“I’ve got bad news,” said the General, somberly, “It ain’t popular.”
The General is dressed in civilian clothes. We’re at a nice DC restaurant, one of those places with the sharp edged lines and soft lighting. He’s trying to fit in. Nonetheless, everything about him says military. He’s a man in his late 50s, experienced at both war and the politics of war. I know the man well, and his wrinkled face and serious eyes are delivering one message, ‘The Project is dead and I’m covering my ass.’
He has his civilian bosses to answer to, and I have mine. The Project may be dead, and he may need to tell me that, but I have an obligation to put up a decent defense.
“It is an effective project, Jim,” I answer.
“It is,” he concedes, “But people think you’re mercenaries.”
“They always would,” I said, “But why should they care. Look at where we were. The Islamist forces had found their winning formula. When Israel designed systems that could stop $50 incoming rockets at $150K apiece, the die was set. When we basically shut down our airports to stop the occasional bomber, the die was set. Our defenses cost so much more than their attacks that they could simply spend us into submission.”
The General rolls his whiskey glass in his fingers. He’s not a man you make uncomfortable, but he is not enjoying the conversation. And he knows where it is going and he knows where it will end. In the meantime, he’ll fidget with his whiskey.

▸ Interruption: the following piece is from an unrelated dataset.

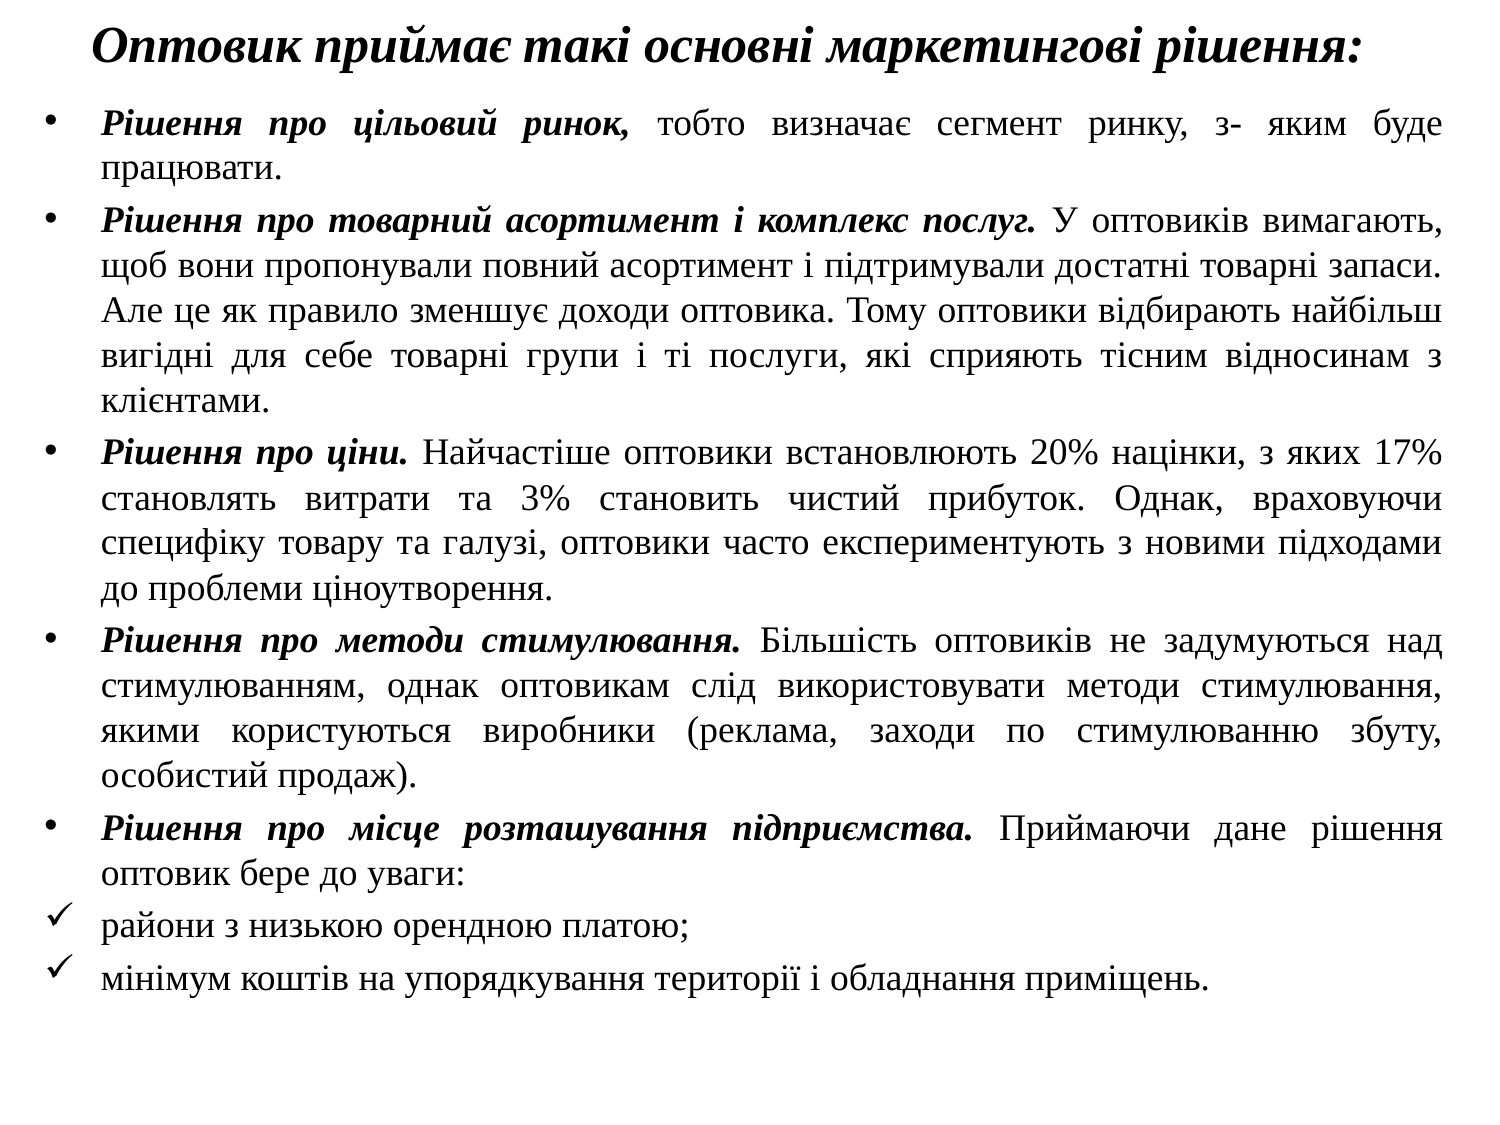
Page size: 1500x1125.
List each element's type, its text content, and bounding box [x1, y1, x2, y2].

list Рішення про цільовий ринок, тобто визначає сегмент ринку, з- яким буде працювати. Рішення про товарний асортимент і комплекс послуг. У оптовиків вимагають, щоб вони пропонували повний асортимент і підтримували достатні товарні запаси. Але це як правило зменшує доходи оптовика. Тому оптовики відбирають найбільш вигідні для себе товарні групи і ті послуги, які сприяють тісним відносинам з клієнтами. Рішення про ціни. Найчастіше оптовики встановлюють 20% націнки, з яких 17% становлять витрати та 3% становить чистий прибуток. Однак, враховуючи специфіку товару та галузі, оптовики часто експериментують з новими підходами до проблеми ціноутворення. Рішення про методи стимулювання. Більшість оптовиків не задумуються над стимулюванням, однак оптовикам слід використовувати методи стимулювання, якими користуються виробники (реклама, заходи по стимулюванню збуту, особистий продаж). Рішення про місце розташування підприємства. Приймаючи дане рішення оптовик бере до уваги: райони з низькою орендною платою; мінімум коштів на упорядкування території і обладнання приміщень. [29, 90, 1459, 835]
title Оптовик приймає такі основні маркетингові рішення: [53, 0, 1404, 90]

“So you,” I continue, “Came up with an innovative solution. The Paramonetary Theater Management Group. You would pay private organizations to fight and protect civilians in target areas. If they were successful and highly-rated in civilian satisfaction surveys, then they would get a huge payout. But every civilian casualty – whether a victim of terrorism or collateral damage – would incur significant penalties for the company. The death of soldiers, subcontracted to these organizations but also paid a bonus for success, would result in significant penalties. You brought profit to war in order to combat crippling costs, and the results were fantastic. They weren’t immediate of course. But the private groups massively accelerated the pace of innovation. Chorus Series Hybrids were rolled out to reduce the logistical costs of fuel convoys without incurring the strategic risks of rare-earth systems. Remotely controlled robots were engaged for neighborhood pacification in particularly dangerous areas. But they were also used for outreach. In addition to carrying arms, the robots could knock on doors and connect the civilians inside to trained outreach coordinators who didn’t have to be in the war zone to do their jobs. We developed risk-calculating projectile defenses that only fired if the financial risks mandated it. We developed harmless cold viruses that turned deadly if they infected a high-value target. We developed universal battery systems and battlefield data-processing systems that enhanced every soldier’s understanding of the battlespace. And we did it all quickly and cheaply. And it was done on our own dime to get results that we could quantify.
“So, I have to ask,” I conclude, “Why is it unpopular?”
“People don’t like paying for war,” said the General, “It rubs everyone the wrong way. The civilian leadership knows the program has been successful. So they want to take the technology and dispose of the program.”
“And stop development?” I ask.
“Not stop it,” responds the General, “Just return it to the old price-structure and timelines of the past.”
“Why?” I ask, “There is so much more we can do. Why kill this?”
“You know why,” says the General, “They object to paying for war.”
“Even if they pay less?”
“Even if they pay less. And you know what Bob, they reject the whole premise we’re working from. They reject the idea that we put a dollar value on a civilian’s life.”
“Jim,” I answer, “You know that’s the best part of the program. Civilians know we value their lives. The enemy knows it must kill civilians to stop us. This is exactly the same as it was before. Except it isn’t. Why not? Because now, it is totally and undeniably, in the open. Civilians know we care. They know we want to win and then stay. And they know the enemy wants to kill them. Sure, the policy has brought a few protests, but mainly it has brought us widespread civilian support. We look like cynics, but our enemies look like murderers.”
“You can argue, Bob,” says the General, “But they are still going to kill it. The fact is, the optics are bad and the politicians think a wide-open, money-no-object, approach will overwhelm the enemy while making our allies a whole lot more comfortable.”
“Is it a done deal?” I ask.
“No,” said the General, “Nothing’s done until it is signed by the President. But it is as close as you can otherwise get. The good news is that there are at least some parts they want to keep.”
“Like the intelligence market. Apparently the flood of freelancers seeking high prices for their knowledge has really undermined enemy cells. They know intelligence is getting out, but they don’t know who’s selling. And the rating system has done a remarkable job of weeding out false flags.”
“Okay,” I said, “We can expand our intelligence ops. If we have the authority to ‘work’ locals.”
“No can do,” says the General, “You guys are going to be totally cut out. They don’t like you.”
“No way out?” I ask.
“No way out,” confirms the General.
He’s telling the truth. He always does.
As we finish our drinks, I plot my next step. We’ll ramp down our operations. And then we’ll wait.
The fact is, they need us.
Given some time, they’ll realize that’s still true.